Damals ungewöhnlich: die Erfassung der Lebensqualität
Professor Philip Clarke, der an der Oxford Universität das Zentrum für Gesundheitsökonomie leitet, wies darauf hin, dass man in der UKPD-Studie neben der Lebenserwartung auch die Lebensqualität der Patient*innen erfasst hat: „Das war seinerzeit ziemlich revolutionär.“ Als messbare Größe taucht das „qualitätsadjustierte Lebensjahr“ (quality adjusted life year, QALY) in den UKPDS-Daten auf. Seine Kostenkalkulation ergab, dass man pro gewonnenem QALY etwa 6.000 britische Pfund für eine intensive glukosesenkende Therapie mit Sulfonylharnstoffen oder Insulin aufwenden muss: „Das ist aus ökonomischer Sicht ein gutes Ergebnis.“ 

Tatsächlich ging die Zahl der mittels intensiver Intervention gewonnenen Lebensjahre bzw. QALY sogar deutlich über die 2005 berechneten Vorhersagen hinaus, betonte Prof. Clarke und schloss: „Bereits kostengünstige Medikamente wie Metformin, die in vielen Ländern nur wenige Cent pro Tag kosten, können Menschen mit Diabetes zusätzliche Lebensjahre schenken.“

Eine der weltweit größten Studien zum Typ-2-Diabetes
  • Die eigentliche United Kingdom Prospective Diabetes Study (UKPDS) lief zwischen 1977 und 1997. Mit ihr wollte man herausfinden, ob bei Menschen mit frisch diagnostiziertem Typ-2-Diabetes eine intensive glukosesenkende Therapie Komplikationen verhindern oder hinauszögern kann.
  • Eingeschlossen wurden 4.209 übergewichtige Patient*innen mit Diabetes, die entweder eine intensive Behandlung mit Sulfonylharnstoffen oder Insulin (n = 2.729) oder eine konventionelle Therapie in Form einer Diät (n = 1.138) erhielten.

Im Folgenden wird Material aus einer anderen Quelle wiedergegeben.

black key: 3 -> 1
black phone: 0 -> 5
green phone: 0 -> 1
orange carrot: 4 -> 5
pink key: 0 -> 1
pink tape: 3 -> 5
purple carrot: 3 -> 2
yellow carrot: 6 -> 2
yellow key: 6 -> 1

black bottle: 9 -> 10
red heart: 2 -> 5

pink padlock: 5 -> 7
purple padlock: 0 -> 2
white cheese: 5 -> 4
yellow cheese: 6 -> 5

Eine kleine Gruppe (n = 342) wurde mit Metformin behandelt.
  • Zwischen 1997 und 2007 folgte eine zehnjährige Follow-up-Phase, in der man die Langzeiteffekte der Randomisierung untersuchte.
  • In den folgenden 14 Jahren bis 2021 wurden die Daten der noch verbliebenen Teilnehmenden durch einen Abgleich mit NHS-Registerdaten ausgewertet.
  • In der jüngsten Analyse wurde erstmals auch das Auftreten einer Demenz berücksichtigt.
 

In der Auswertung der mit dem NHS-Register verknüpften Daten wurde erstmals auch der Zusammenhang zwischen den UKPDS-Interventionen und dem Auftreten von Demenz untersucht. „Demenz ist eine der am meisten gefürchteten Begleiterscheinungen des Alterns. Und immerhin ist das Risiko bei Menschen mit Diabetes um etwa 60 % erhöht“, so Dr. Will Whiteley vom Zentrum für klinische Hirnstudien an der Universität Edinburgh. Die vaskuläre Demenz spielt dabei eine deutlich größere Rolle als die nicht-vaskuläre, insbesondere Alzheimer-Demenz. 

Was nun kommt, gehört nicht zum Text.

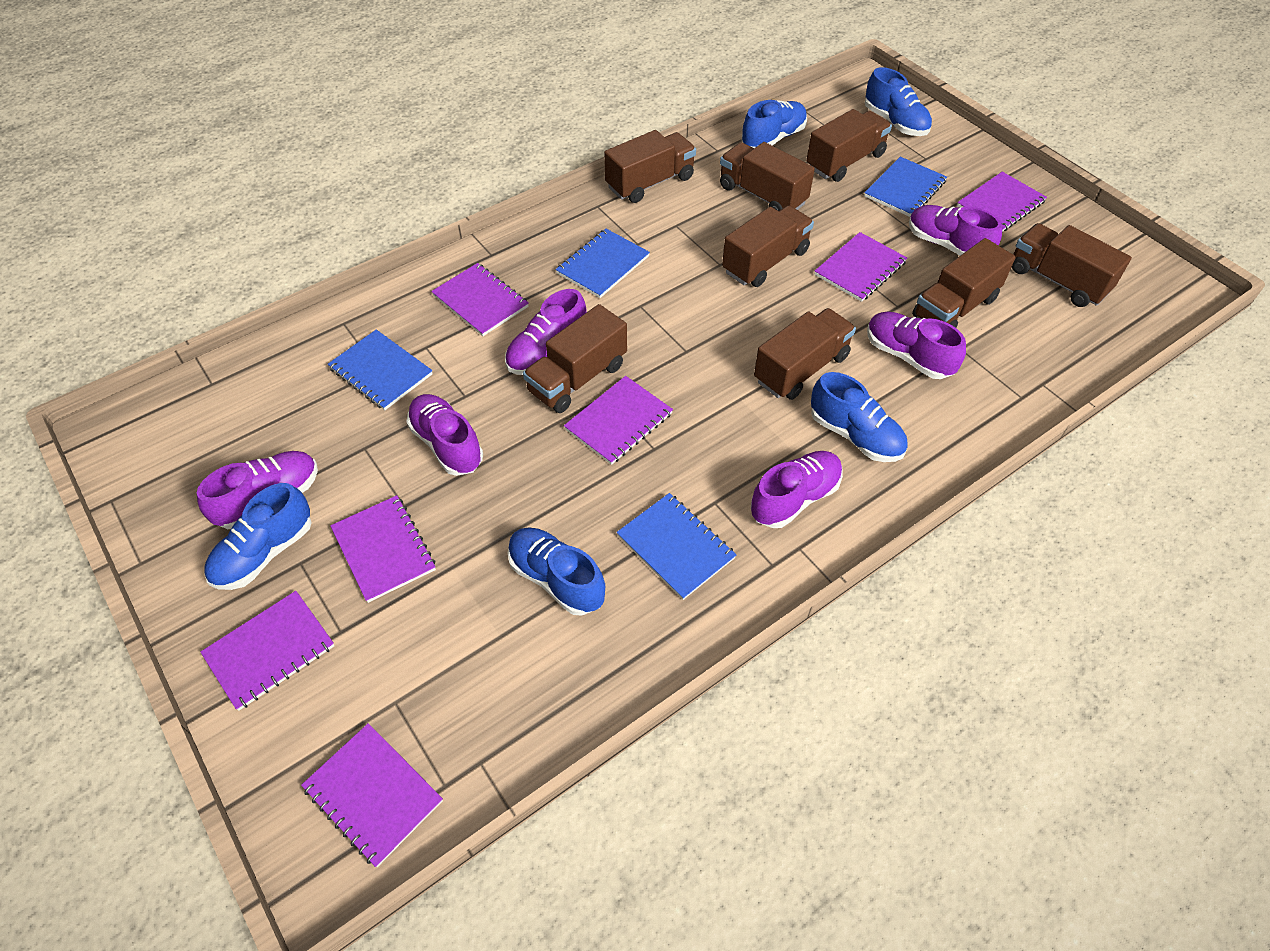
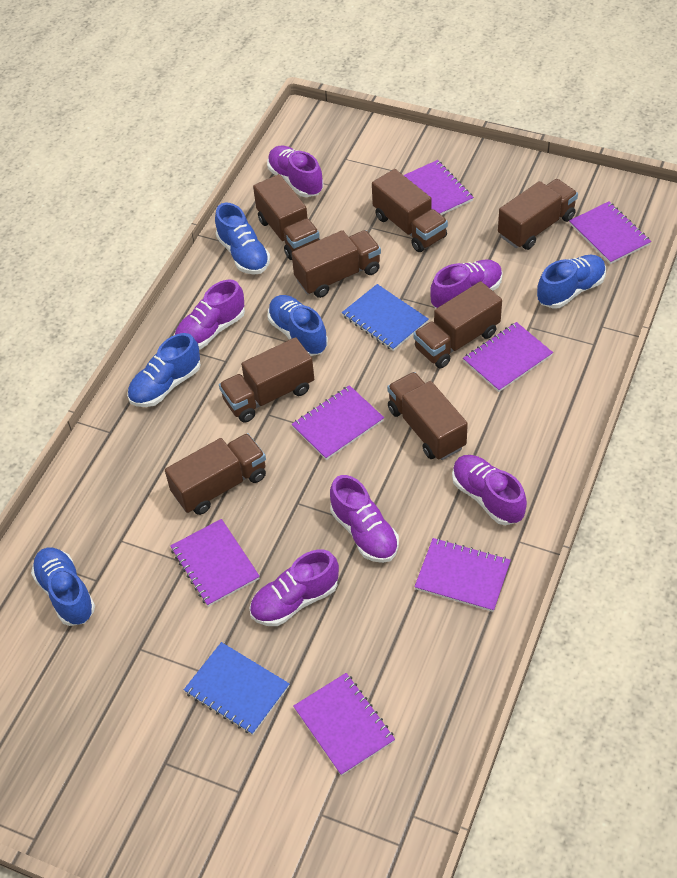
blue notebook: 4 -> 2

Auf die Frage, inwieweit eine frühzeitige intensive glukosesenkende Therapie das Demenzrisiko von Menschen mit Diabetes senken kann, gibt es bislang keine evidenzbasierte Antwort. Die Auswertung der UKPDS-Daten zeigt nun, dass die frühzeitige Glukosesenkung mit Sulfonylharnstoffen bzw. Insulin das Demenzrisiko gegenüber der konventionellen Therapie um 14 % senken konnte. Für Metformin lag der entsprechende Wert sogar bei -21 %. 

Demenz: Metformingabe zur Vorbeugung?
Weil die Proband*innen nicht untersucht, sondern nur ihre Daten ausgewertet wurden, müsse man allerdings von einer gewissen Untererfassung der Demenzfälle ausgehen, gab Dr. Whiteley zu bedenken. Auch die fehlende Differenzierung zwischen vaskulärer und nicht-vaskulärer Demenz sei ein limitierender Faktor der Studie. Für eine generelle Empfehlung für Metformin zur Prävention von Demenz sei es aktuell noch zu früh, betonte der Forscher, verwies aber auf zwei aktuell laufende Studien, in denen Metformin als Monotherapie bei Menschen in einem frühen Stadium der Alzheimer-Demenz erprobt wird.